* [PROMPT]
Pick out every line in the listing below that contains the word "voucher", and copy each one.

* [DATASET EXTRACT]
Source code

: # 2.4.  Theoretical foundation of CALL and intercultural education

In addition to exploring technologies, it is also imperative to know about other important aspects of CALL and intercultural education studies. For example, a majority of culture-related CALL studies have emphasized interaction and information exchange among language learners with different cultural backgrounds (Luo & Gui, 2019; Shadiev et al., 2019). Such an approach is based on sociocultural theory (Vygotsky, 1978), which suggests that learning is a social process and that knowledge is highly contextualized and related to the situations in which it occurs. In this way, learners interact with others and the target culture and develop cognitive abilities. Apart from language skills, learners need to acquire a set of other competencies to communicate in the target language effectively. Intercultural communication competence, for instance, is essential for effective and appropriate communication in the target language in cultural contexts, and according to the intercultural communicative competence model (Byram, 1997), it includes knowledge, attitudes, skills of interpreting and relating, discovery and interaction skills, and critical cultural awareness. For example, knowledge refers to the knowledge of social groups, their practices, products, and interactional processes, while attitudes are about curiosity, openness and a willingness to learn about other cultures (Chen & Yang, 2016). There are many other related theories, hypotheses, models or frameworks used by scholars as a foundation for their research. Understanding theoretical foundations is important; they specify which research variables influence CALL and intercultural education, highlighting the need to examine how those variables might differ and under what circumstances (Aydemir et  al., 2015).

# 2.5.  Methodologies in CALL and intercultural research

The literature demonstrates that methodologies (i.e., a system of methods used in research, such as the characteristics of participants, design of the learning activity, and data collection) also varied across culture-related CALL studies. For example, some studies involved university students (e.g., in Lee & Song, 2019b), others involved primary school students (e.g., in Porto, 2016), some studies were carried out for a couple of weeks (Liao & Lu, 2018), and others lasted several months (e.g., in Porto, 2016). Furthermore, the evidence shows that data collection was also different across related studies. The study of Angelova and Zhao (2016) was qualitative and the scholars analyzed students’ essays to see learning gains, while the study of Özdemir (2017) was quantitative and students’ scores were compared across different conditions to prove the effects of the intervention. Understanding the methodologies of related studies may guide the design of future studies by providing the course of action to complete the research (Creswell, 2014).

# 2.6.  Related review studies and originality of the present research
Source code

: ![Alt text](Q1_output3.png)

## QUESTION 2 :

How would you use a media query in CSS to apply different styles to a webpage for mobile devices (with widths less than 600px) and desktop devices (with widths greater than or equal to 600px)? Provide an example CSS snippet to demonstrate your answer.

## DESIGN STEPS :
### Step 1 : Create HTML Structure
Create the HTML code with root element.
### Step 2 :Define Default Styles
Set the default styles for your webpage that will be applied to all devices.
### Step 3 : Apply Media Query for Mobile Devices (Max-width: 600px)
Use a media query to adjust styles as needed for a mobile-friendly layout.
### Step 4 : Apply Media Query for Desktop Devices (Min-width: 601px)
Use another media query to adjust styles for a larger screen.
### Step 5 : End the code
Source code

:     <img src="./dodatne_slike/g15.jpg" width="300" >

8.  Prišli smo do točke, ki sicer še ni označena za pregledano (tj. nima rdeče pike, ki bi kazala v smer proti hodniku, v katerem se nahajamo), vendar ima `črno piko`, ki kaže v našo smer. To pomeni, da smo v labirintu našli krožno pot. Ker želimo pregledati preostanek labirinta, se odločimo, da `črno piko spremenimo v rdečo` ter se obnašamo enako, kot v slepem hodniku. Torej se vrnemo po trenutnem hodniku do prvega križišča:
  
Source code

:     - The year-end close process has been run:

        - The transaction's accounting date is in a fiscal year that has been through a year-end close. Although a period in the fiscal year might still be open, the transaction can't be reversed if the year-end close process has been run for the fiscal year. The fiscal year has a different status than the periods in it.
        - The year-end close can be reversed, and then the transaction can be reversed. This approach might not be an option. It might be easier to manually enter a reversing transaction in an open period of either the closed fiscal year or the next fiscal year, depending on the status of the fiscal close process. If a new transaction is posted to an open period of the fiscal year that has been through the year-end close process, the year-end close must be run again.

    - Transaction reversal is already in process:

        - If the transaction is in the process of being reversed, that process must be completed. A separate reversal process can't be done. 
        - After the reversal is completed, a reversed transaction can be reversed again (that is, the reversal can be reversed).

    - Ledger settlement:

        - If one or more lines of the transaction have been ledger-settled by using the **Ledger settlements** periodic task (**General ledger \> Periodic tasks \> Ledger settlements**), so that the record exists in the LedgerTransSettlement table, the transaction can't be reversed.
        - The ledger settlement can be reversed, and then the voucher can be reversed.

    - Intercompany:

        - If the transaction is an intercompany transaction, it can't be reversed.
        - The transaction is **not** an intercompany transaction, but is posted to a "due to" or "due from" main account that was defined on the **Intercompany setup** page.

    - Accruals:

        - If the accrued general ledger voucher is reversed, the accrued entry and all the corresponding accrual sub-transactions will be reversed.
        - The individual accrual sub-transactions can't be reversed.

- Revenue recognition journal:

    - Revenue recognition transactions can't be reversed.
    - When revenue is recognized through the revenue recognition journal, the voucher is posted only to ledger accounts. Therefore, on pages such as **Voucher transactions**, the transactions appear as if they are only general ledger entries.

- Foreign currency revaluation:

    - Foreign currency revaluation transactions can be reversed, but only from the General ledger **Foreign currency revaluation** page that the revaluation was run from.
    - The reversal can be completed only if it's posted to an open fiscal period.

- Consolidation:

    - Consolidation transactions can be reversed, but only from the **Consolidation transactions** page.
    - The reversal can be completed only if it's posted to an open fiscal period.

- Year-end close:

* [TASK RESPONSE]
        - The ledger settlement can be reversed, and then the voucher can be reversed.
        - If the accrued general ledger voucher is reversed, the accrued entry and all the corresponding accrual sub-transactions will be reversed.
    - When revenue is recognized through the revenue recognition journal, the voucher is posted only to ledger accounts. Therefore, on pages such as **Voucher transactions**, the transactions appear as if they are only general ledger entries.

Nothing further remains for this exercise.